* EXERCISE DESCRIPTION
Proceed with the passage on the Dutch regulator's planned grid tariff for large electricity producers, picking up right after its final sentence.

* GIVEN PASSAGE
····················
Chart: Forecast from June 2025 showing the projected permitted revenues for TenneT. This is the key driver behind transport tariff levels in NL for TenneT EHS and HS grid connection levels.
The Dutch regulator ACM announced last week that it is moving forward with the proposal to introduce a feed-in tariff that will require large electricity producers to contribute towards rising grid expansion and reinforcement costs. The scheme is not expected to take effect until at least January 2032 and is set to apply broadly across renewables, nuclear and fossil generation.
The rationale is a familiar one across European power markets. Grid build-out costs are escalating faster than incumbent tariff structures can absorb, driven by the offshore wind connection programme, onshore reinforcement to relieve congestion, and accelerating electrification of demand. Total Dutch grid costs are forecast to rise underpinned by over €200 billion of system operator investment. ACM’s view is that producers and foreign offtakers should share that bill rather than leaving it entirely with Dutch consumers and industrial users.
····················
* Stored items

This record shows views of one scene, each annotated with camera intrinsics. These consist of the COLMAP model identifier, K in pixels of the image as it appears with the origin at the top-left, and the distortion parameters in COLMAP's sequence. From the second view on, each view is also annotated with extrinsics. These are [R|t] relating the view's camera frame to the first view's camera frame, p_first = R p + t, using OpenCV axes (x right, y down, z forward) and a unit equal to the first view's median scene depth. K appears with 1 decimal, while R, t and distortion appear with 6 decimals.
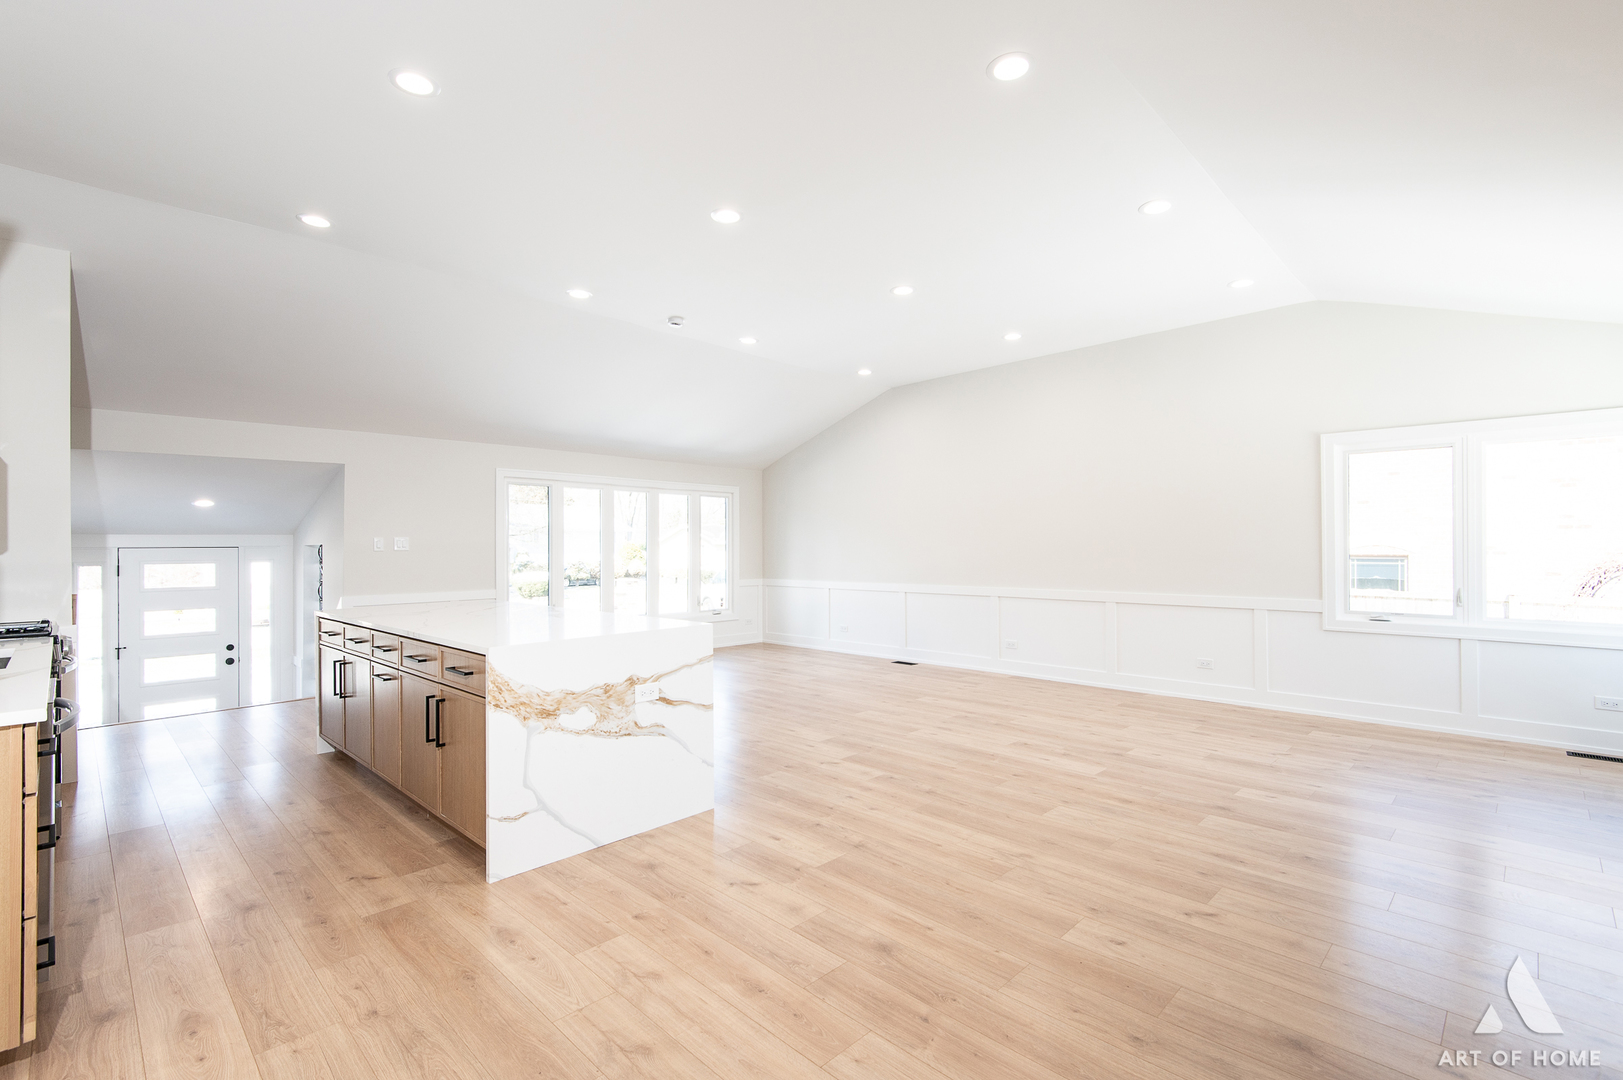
lens RADIAL K [[729.6, 0, 807.9], [0, 729.6, 544.2], [0, 0, 1]] dist [0.028421, -0.015008]
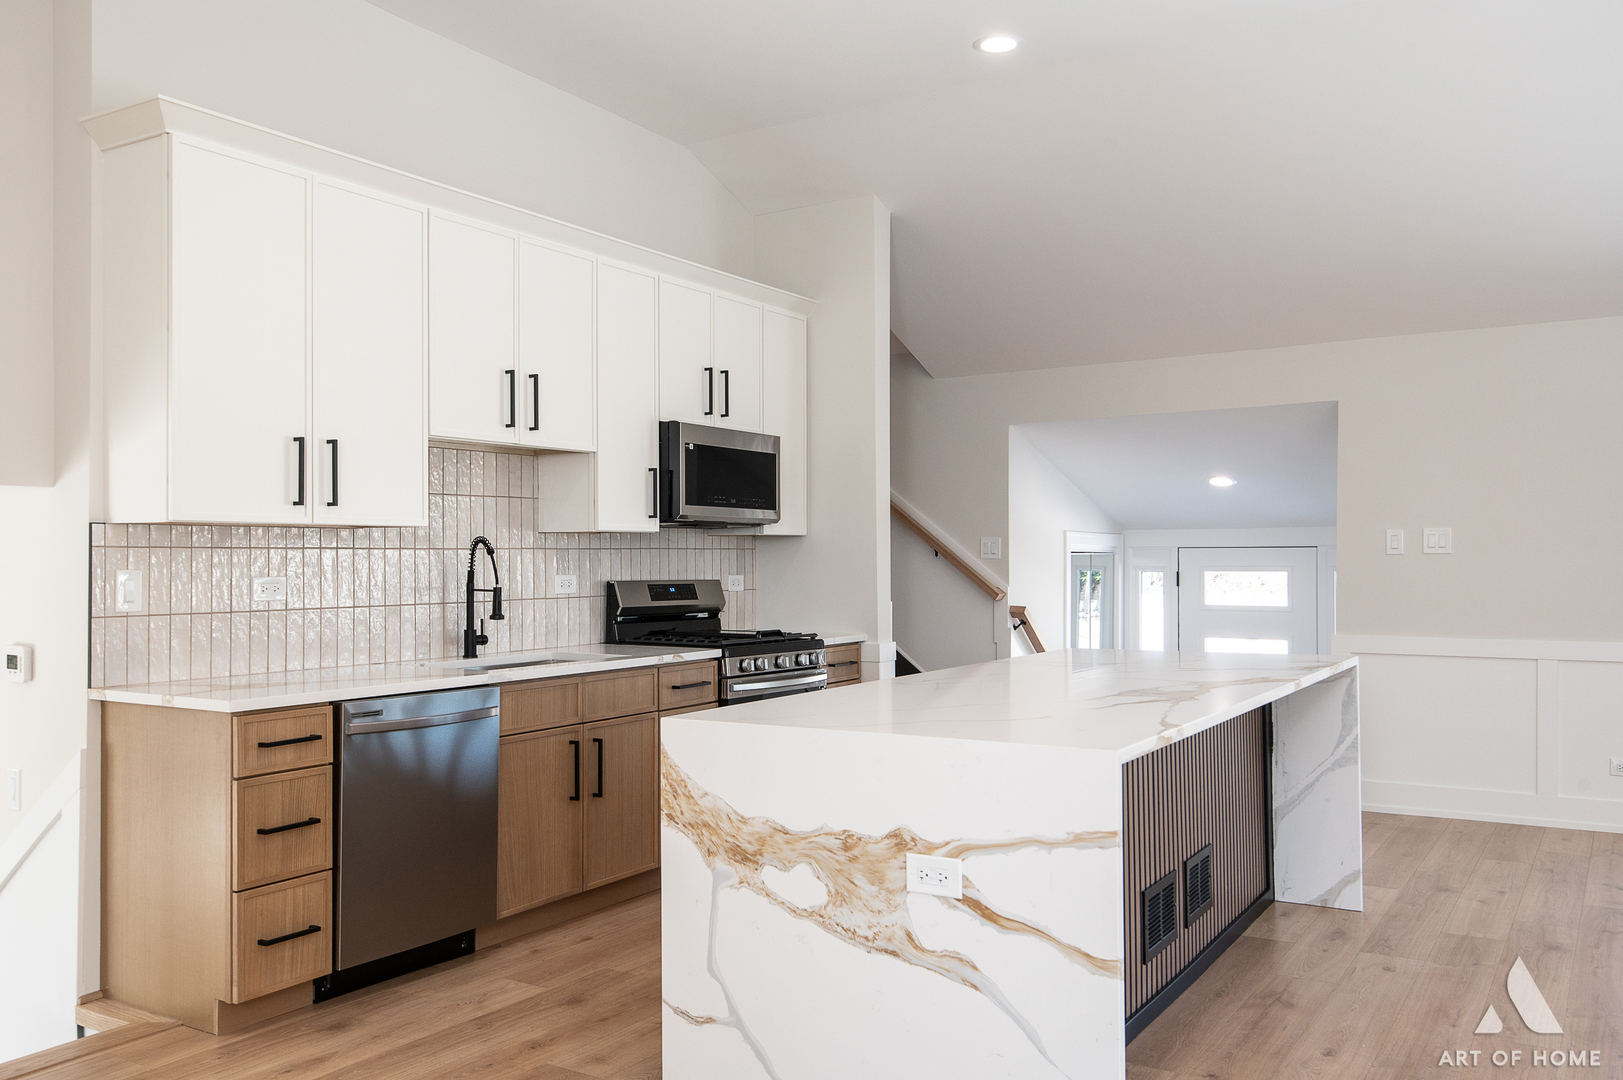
lens RADIAL K [[1315.3, 0, 800.3], [0, 1315.3, 549.8], [0, 0, 1]] dist [0.007900, -0.001441]
pose [[0.214261, 0.001909, -0.976775, 0.547319], [0.005440, 0.999980, 0.003148, 0.000593], [0.976761, -0.005988, 0.214246, 0.748762]]
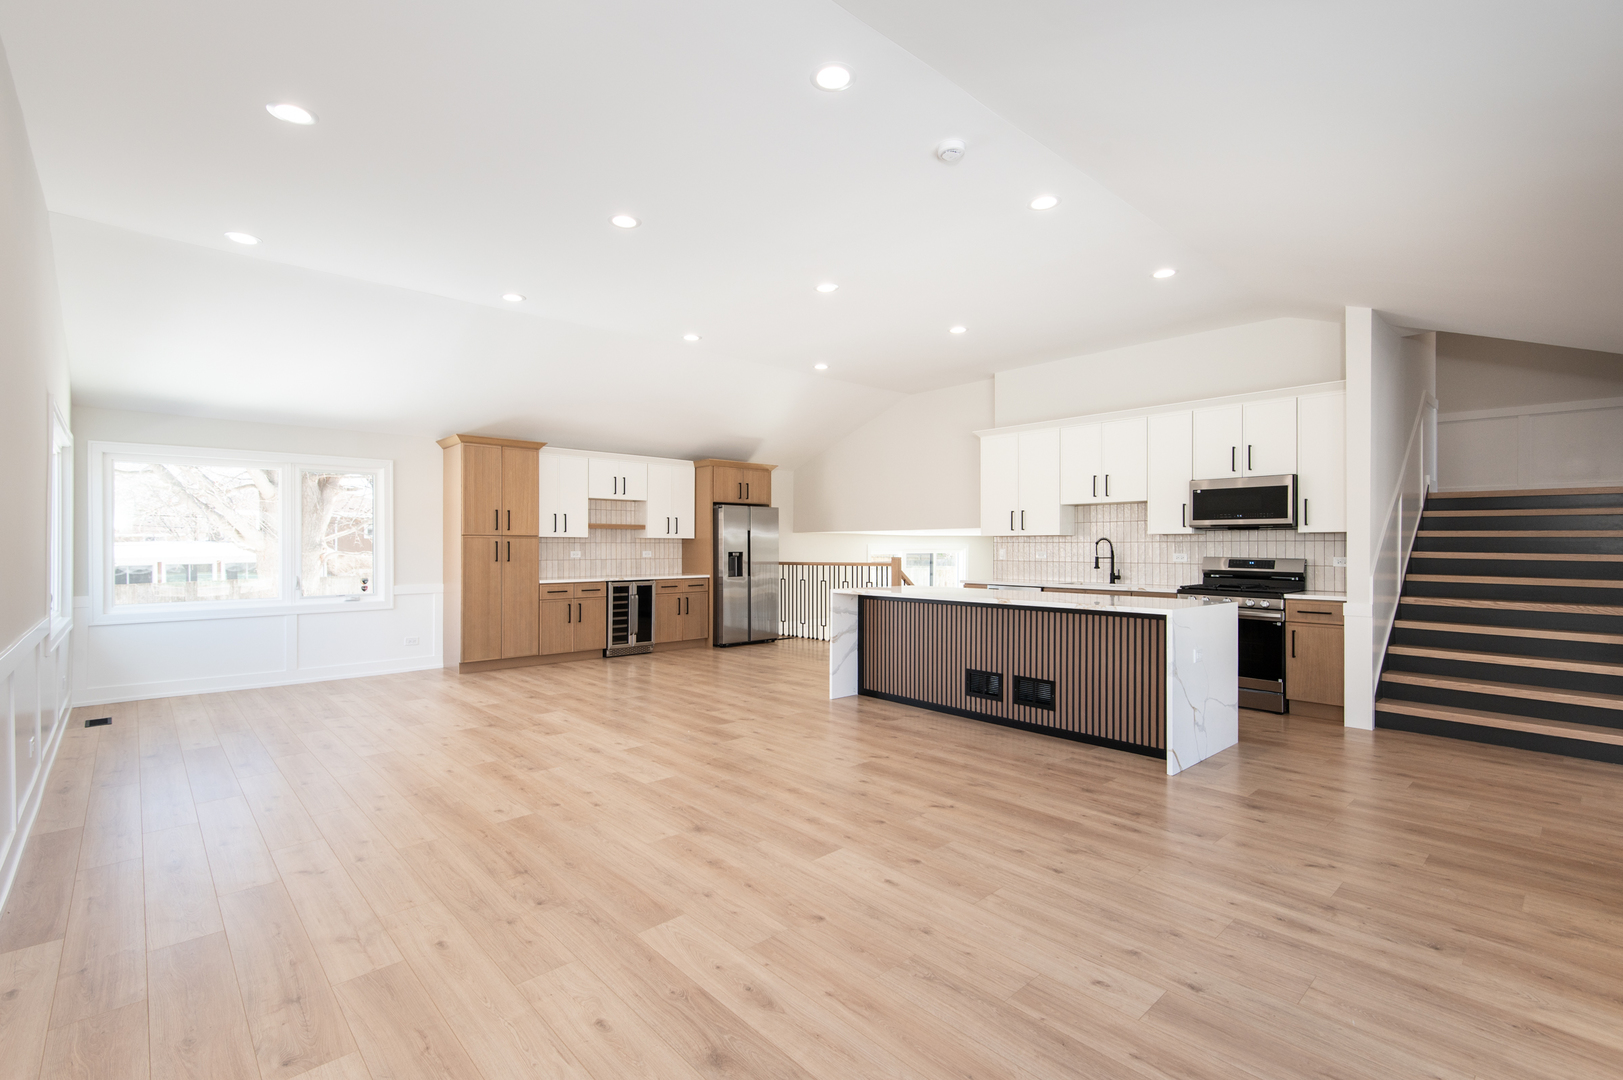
lens RADIAL K [[729.6, 0, 807.9], [0, 729.6, 544.2], [0, 0, 1]] dist [0.028421, -0.015008]
pose [[-0.998984, 0.004845, 0.044810, -0.167716], [0.004447, 0.999950, -0.008983, 0.023277], [-0.044852, -0.008774, -0.998955, 2.891069]]
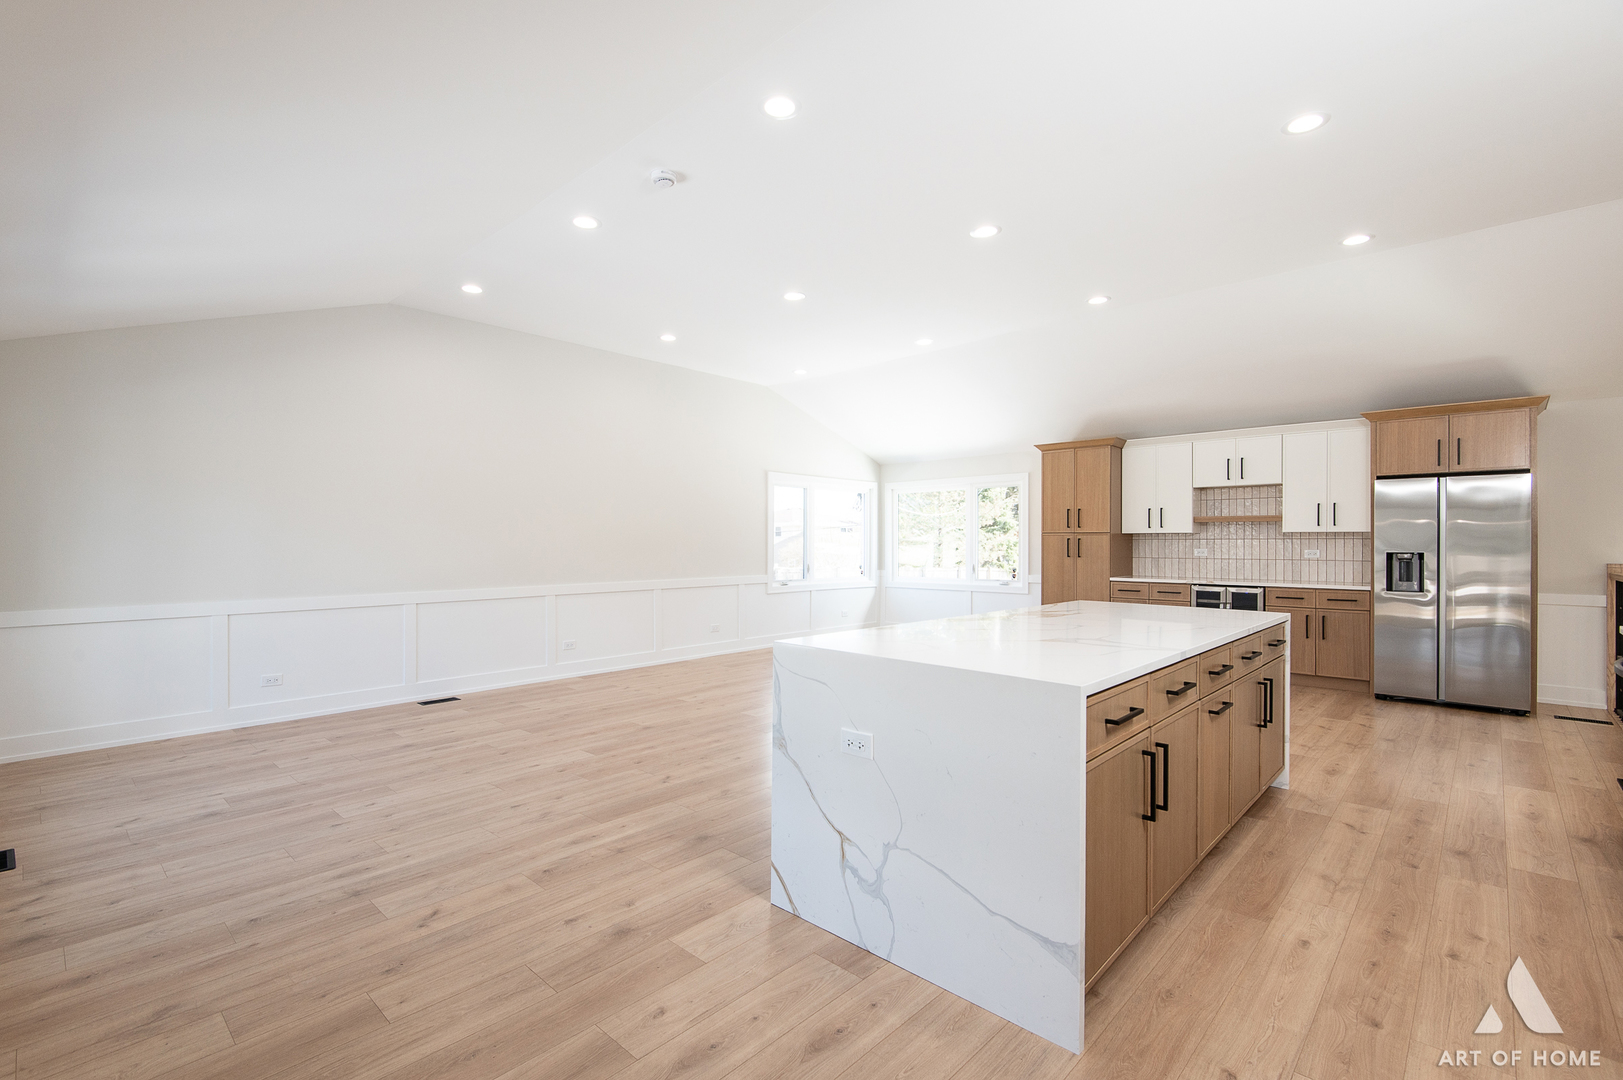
lens RADIAL K [[729.6, 0, 807.9], [0, 729.6, 544.2], [0, 0, 1]] dist [0.028421, -0.015008]
pose [[-0.033033, 0.002191, 0.999452, -1.487024], [-0.006697, 0.999975, -0.002413, 0.020874], [-0.999432, -0.006773, -0.033018, 1.635161]]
····················
* EXERCISE RESULT
Two key uncertainties remain. First, whether existing assets will be grandfathered or whether the tariff will apply retroactively. The industry argues retroactive application would render some projects financially unviable, and the concern is particularly acute for offshore wind where business cases are already under pressure from rising capex, supply chain costs and weak auction outcomes. Second, the level of the tariff itself, which ACM has yet to quantify. Until both are resolved, investment cases across the Dutch generation stack carry a material policy overhang.
For BESS the picture is more nuanced. Standalone batteries are currently classified as consumers rather than producers, so they sit outside the feed-in tariff debate on the supply side. However any change in how grid costs are allocated across market participants could have a knock-on impact on the demand-side grid costs that batteries already pay. BESS economics in the Netherlands currently benefit from TenneT’s ATR85 non-firm contract structure combined with time-of-use tariffs, which together deliver up to a 65% discount on grid fees for flexible operation. The feed in tariff reform is therefore less directly impactful but certainly one to watch.
Timera has supported investment in flexible generation such as gas peakers, BESS, CCGTs and more across the Netherlands and wider Europe. With our proprietary modelling suite we can forecast revenues under various grid fee regimes, connection agreements and other bespoke arrangements. If you want to learn more about how we can support please reach out to Arshpreet Dhatt, Principal (arshpreet.dhatt@timera-energy.com)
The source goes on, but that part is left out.